À titre d’exemple, les Émirats Arabes Unis lancent une mission de médiation entre le Soudan et l’Éthiopie en mars 2021. Pour les Émiratis, il s’agit d’étendre leur influence régionale et de montrer qu’ils sont des partenaires de choix, avec lesquels il faut compter.
On peut tout aussi bien évoquer le rôle de la Turquie qui aurait vendu des drones de combats à l’Éthiopie en 2021. Erdogan pallie les besoins en matériel militaire du Premier ministre Abiy Ahmed et soigne par la même son entrée sur le continent africain. Le gouvernement éthiopien se serait également procuré des armes chinoises et iraniennes. On ne peut s’empêcher de penser que ces pays ont un intérêt, à court et moyen terme, de voir ce climat néfaste perdurer dans la région.

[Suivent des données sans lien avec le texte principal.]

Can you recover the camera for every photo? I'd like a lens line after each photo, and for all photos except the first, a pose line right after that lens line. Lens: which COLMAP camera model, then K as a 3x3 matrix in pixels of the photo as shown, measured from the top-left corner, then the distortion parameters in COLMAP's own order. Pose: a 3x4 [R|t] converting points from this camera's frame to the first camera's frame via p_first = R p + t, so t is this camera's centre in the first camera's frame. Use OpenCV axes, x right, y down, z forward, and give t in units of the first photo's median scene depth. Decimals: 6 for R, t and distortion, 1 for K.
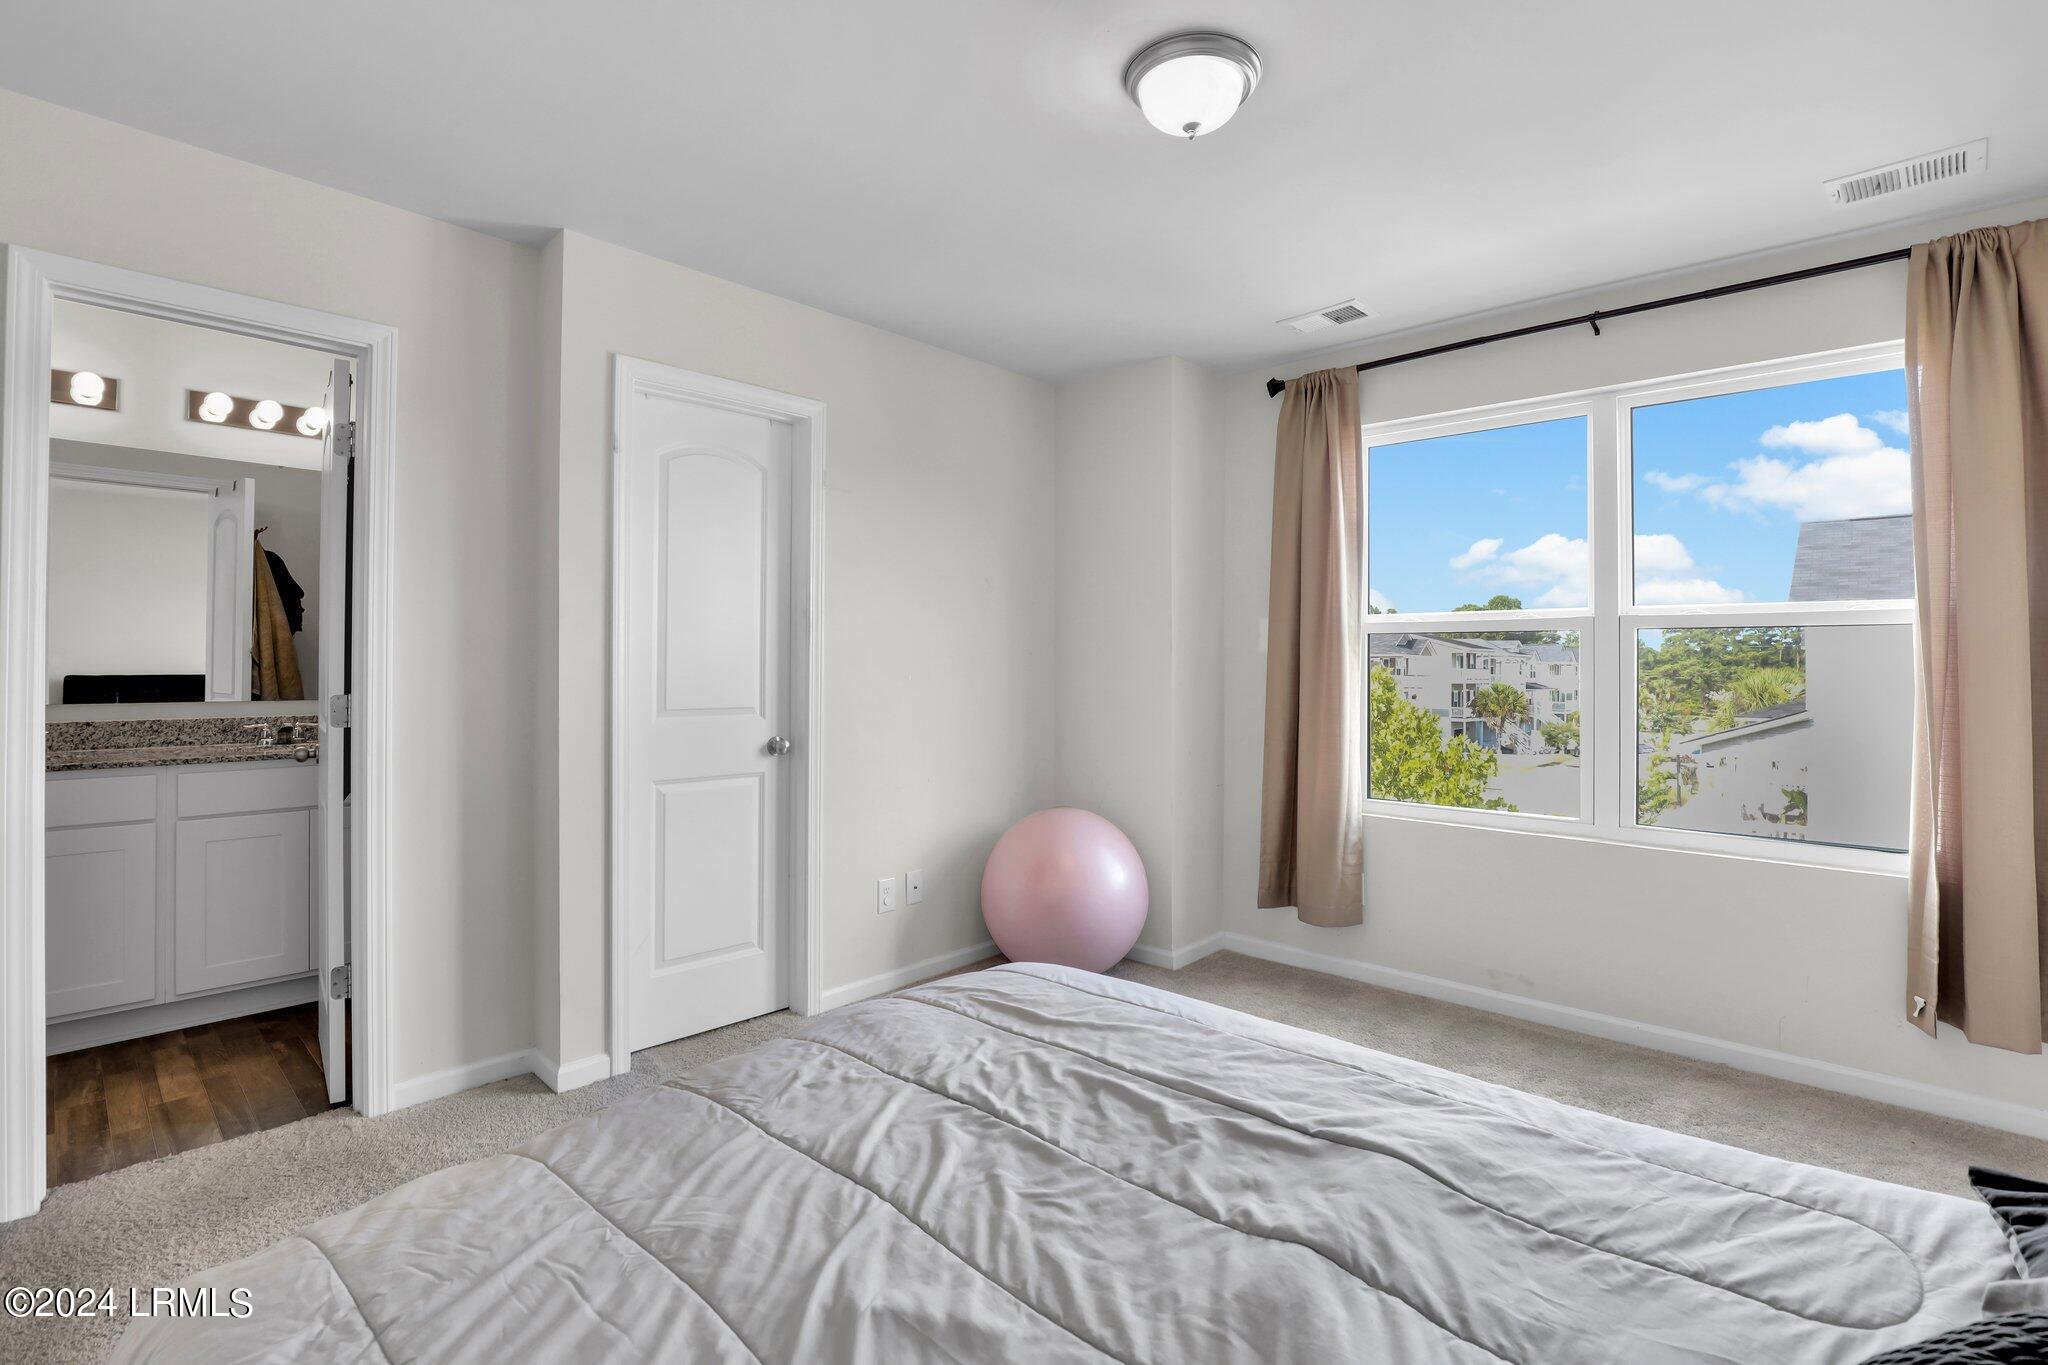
lens RADIAL K [[947.5, 0, 1036.5], [0, 947.5, 659.9], [0, 0, 1]] dist [-0.027791, 0.000825]
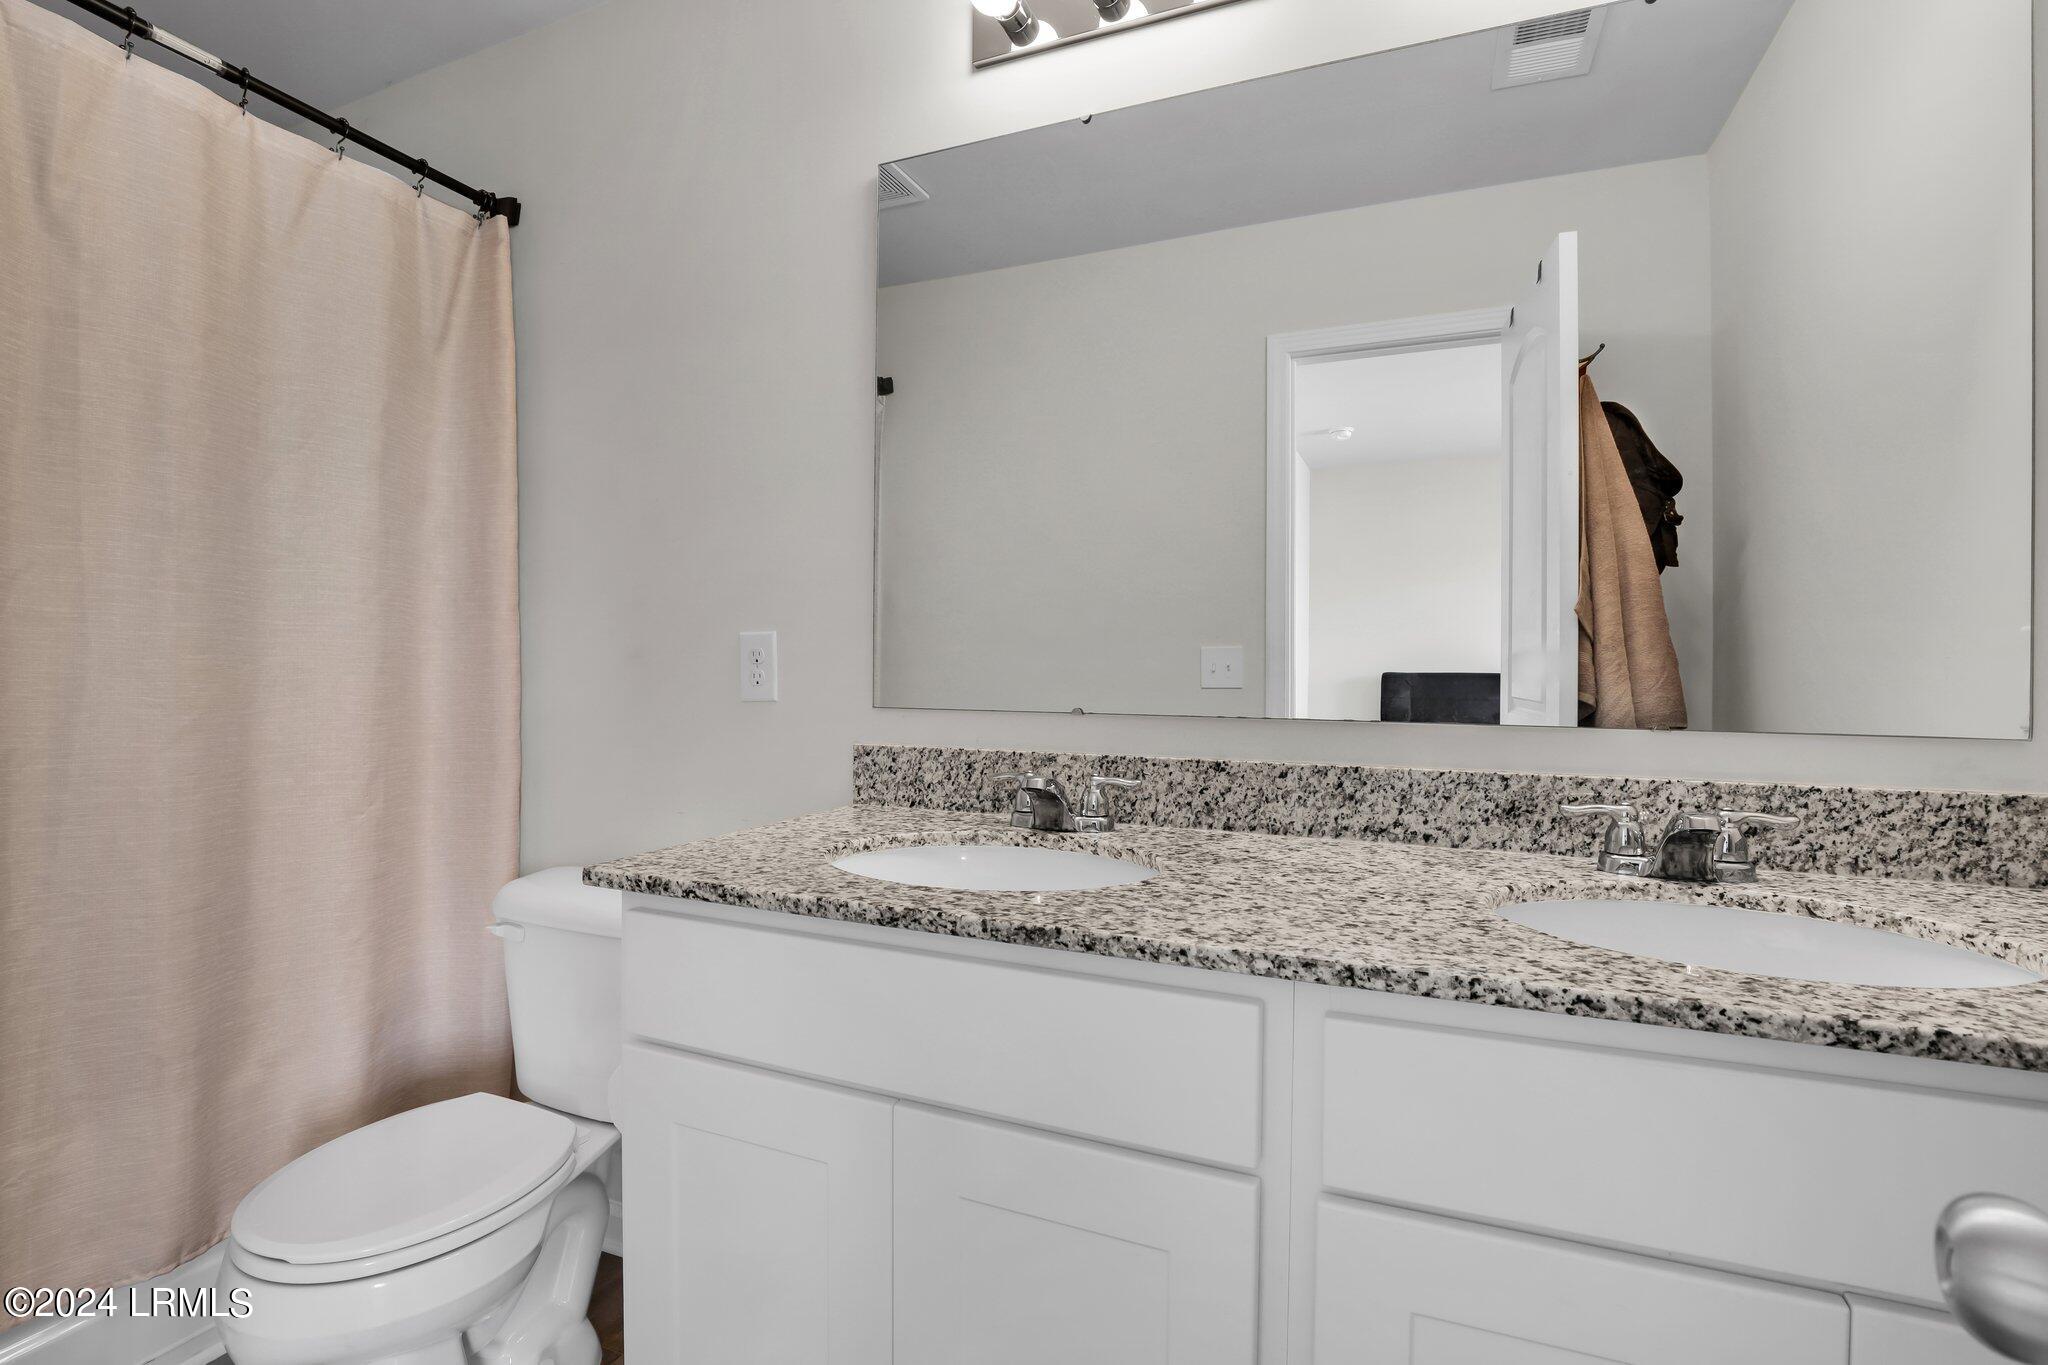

Ce que l’on appellera le « réflexe régional » commence à se créer dans la Corne de l’Afrique. Néanmoins, les évolutions dans la région sont quasiment hebdomadaires et les tensions constantes. Dans ce contexte, il est clair que la coopération régionale est rendue plus complexe car le manque de stabilité pousse chaque pays à se recentrer sur lui-même sans état d’âme. Le « réflexe régional » ne résiste donc pas encore au test de l’instabilité prolongée qui est certainement le plus laborieux.
Auteure :
Anne-Franz DOLLIN, doctorante en Sciences politiques et passionnée par la Corne de l’Afrique et ses enjeux diplomatiques.